Basically, assuming you're running 21.02 or master and configuring from luci, you just need to turn 802.11r on and disable 'Generate PMK locally'. Leave the r0kh and r1kh empty.
OpenWrt will generate a key for you. Test it with just that to see if it works. The caveat is that it will only use the mobility domain to do so, meaning it will only generate 65536 possible keys, vs 3.403E+38 if you set your own.

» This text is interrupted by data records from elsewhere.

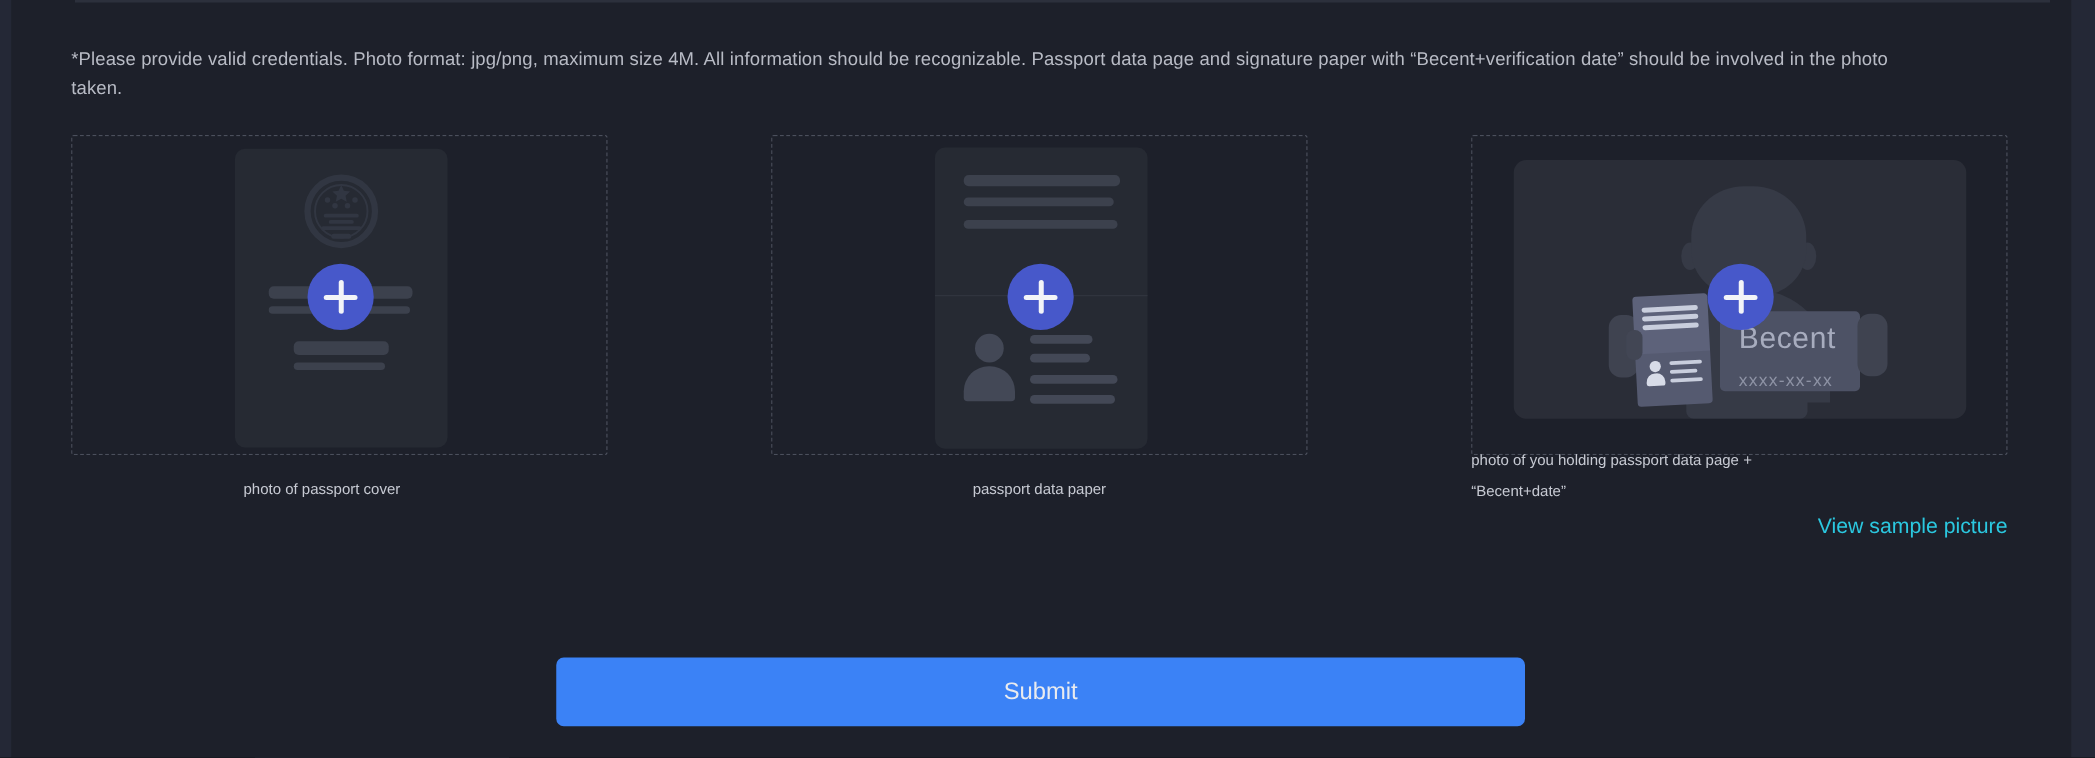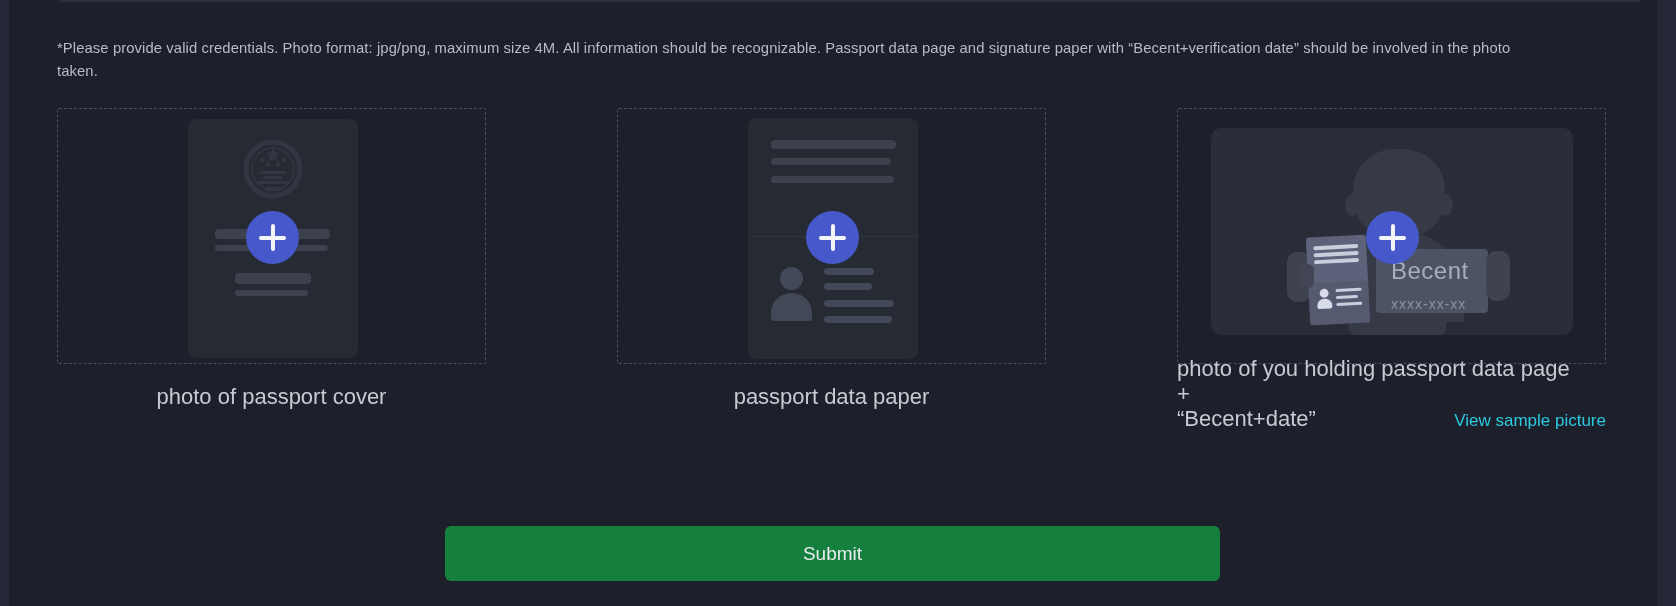--- a/index.html
+++ b/index.html
@@ -103,7 +103,7 @@
   .box3 .plus-button { left:188px; top:102px; }
 
   .box-label {
-    position:absolute; top:384px; font-size:22px; color:#c7cad3; text-align:center;
+    position:absolute; top:384px; font-size:12px; color:#c7cad3; text-align:center;
   }
   .box-label.l1 { left:57px;  width:429px; }
   .box-label.l2 { left:617px; width:429px; }

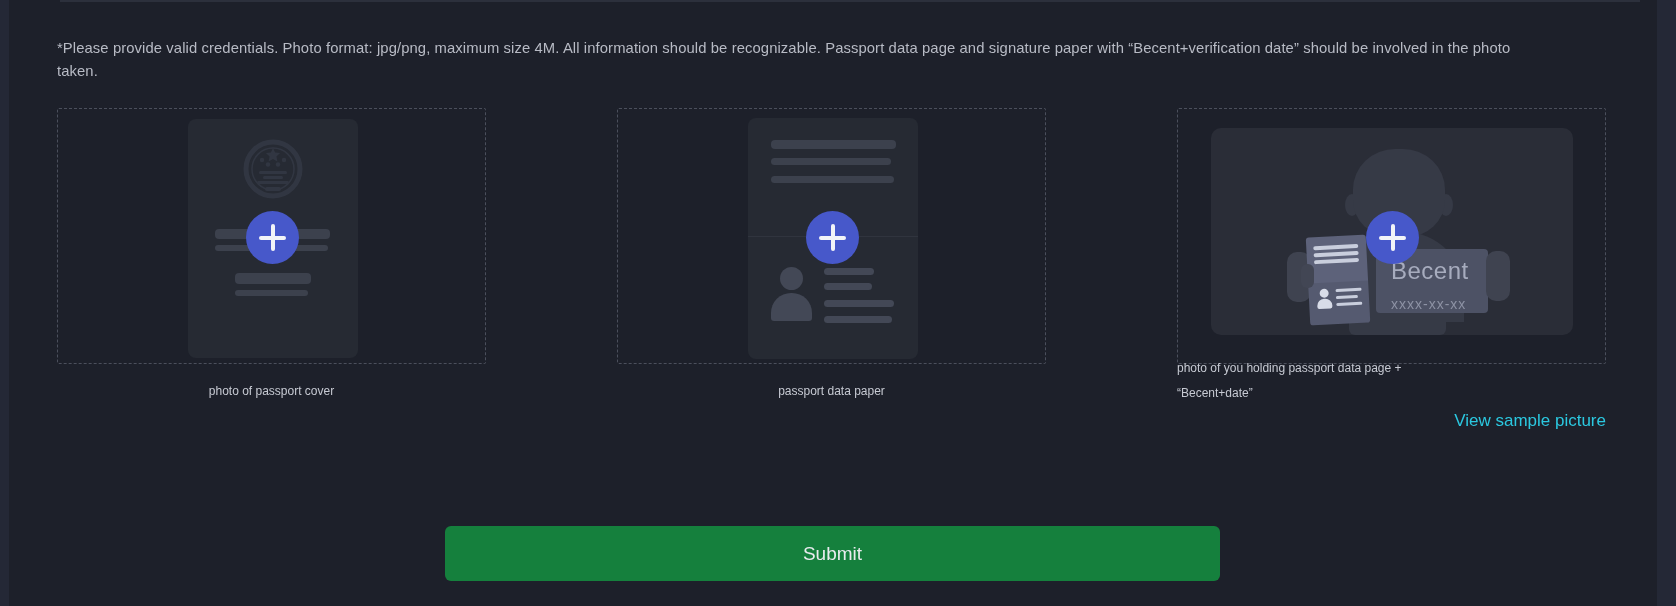--- a/index.html
+++ b/index.html
@@ -105,7 +105,7 @@
   .box-label {
     position:absolute; top:384px; font-size:12px; color:#c7cad3; text-align:center;
   }
-  .box-label.l1 { left:57px;  width:429px; }
+  .box-label.l1 { left:43px;  width:429px; }
   .box-label.l2 { left:617px; width:429px; }
   .box-label.l3 {
     left:1177px; width:400px; top:356px; text-align:left;

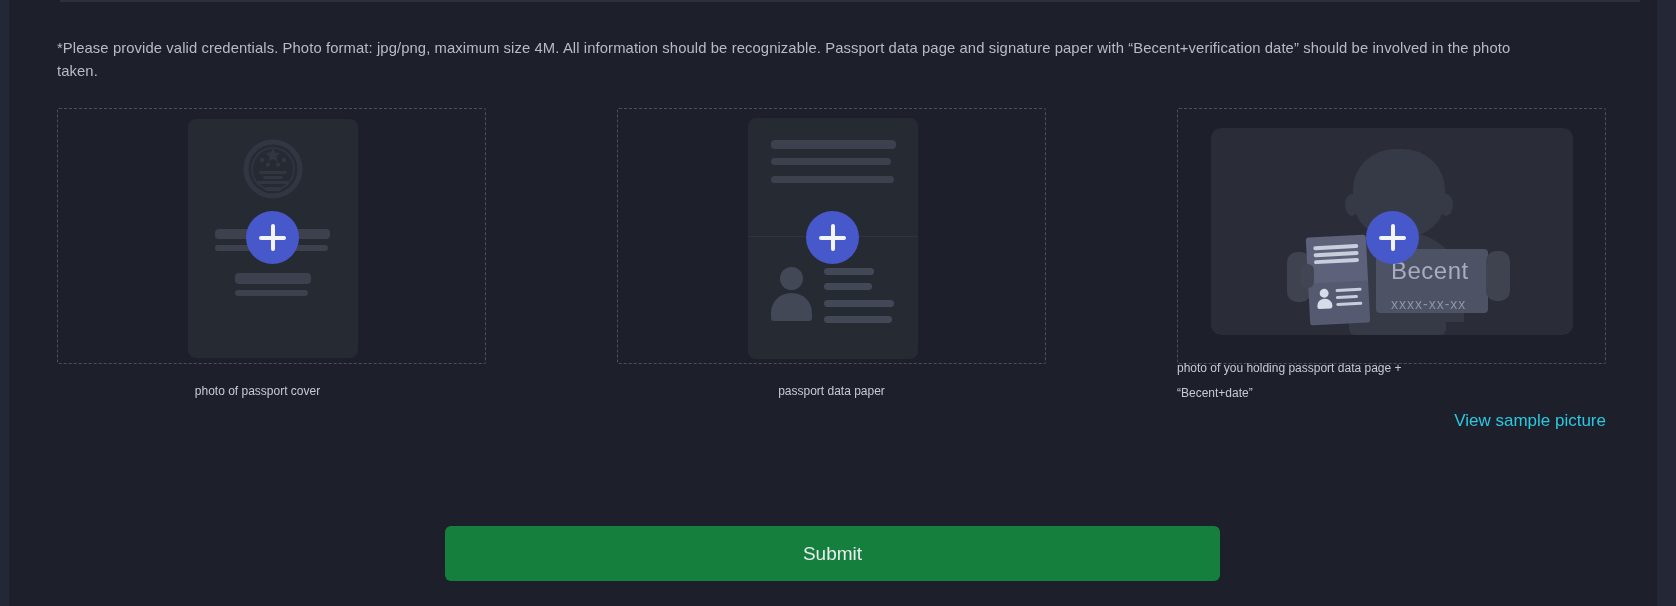--- a/index.html
+++ b/index.html
@@ -118,7 +118,7 @@
 
   .submit-button {
     position:absolute; left:445px; top:526px; width:775px; height:55px;
-    background:#15803d; border:none; border-radius:6px; cursor:pointer;
+    background:#3b82f6; border:none; border-radius:6px; cursor:pointer;
     font-family:"Liberation Sans","DejaVu Sans",sans-serif;
     font-size:19px; color:#e9ebef; text-align:center;
   }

If you don't set your own mobility domain, then anyone can use the same recipe to compute the key from your SSID, which is not good. I have sent a patch to append the PSK, which should be safe, but it has not been accepted yet.
Then a recommended next step is to setup your own 128-bit key to use for r0kh and r1kh. Running this will generate a random one for you:
dd if=/dev/random bs=16 count=1 2>/dev/null | md5sum | awk '{print $1}'
05ad9451dcaa84f746311694186c29e7
Using 05ad9451dcaa84f746311694186c29e7 as an example, then set:
- r0kh to:
ff:ff:ff:ff:ff:ff * 05ad9451dcaa84f746311694186c29e7 - r1kh to:
00:00:00:00:00:00 00:00:00:00:00:00 05ad9451dcaa84f746311694186c29e7
This exact setup--the key has to be the same--should be used across all your wireless interfaces in all APs doing 802.11r for the same SSID (technically, it's the same mobility domain).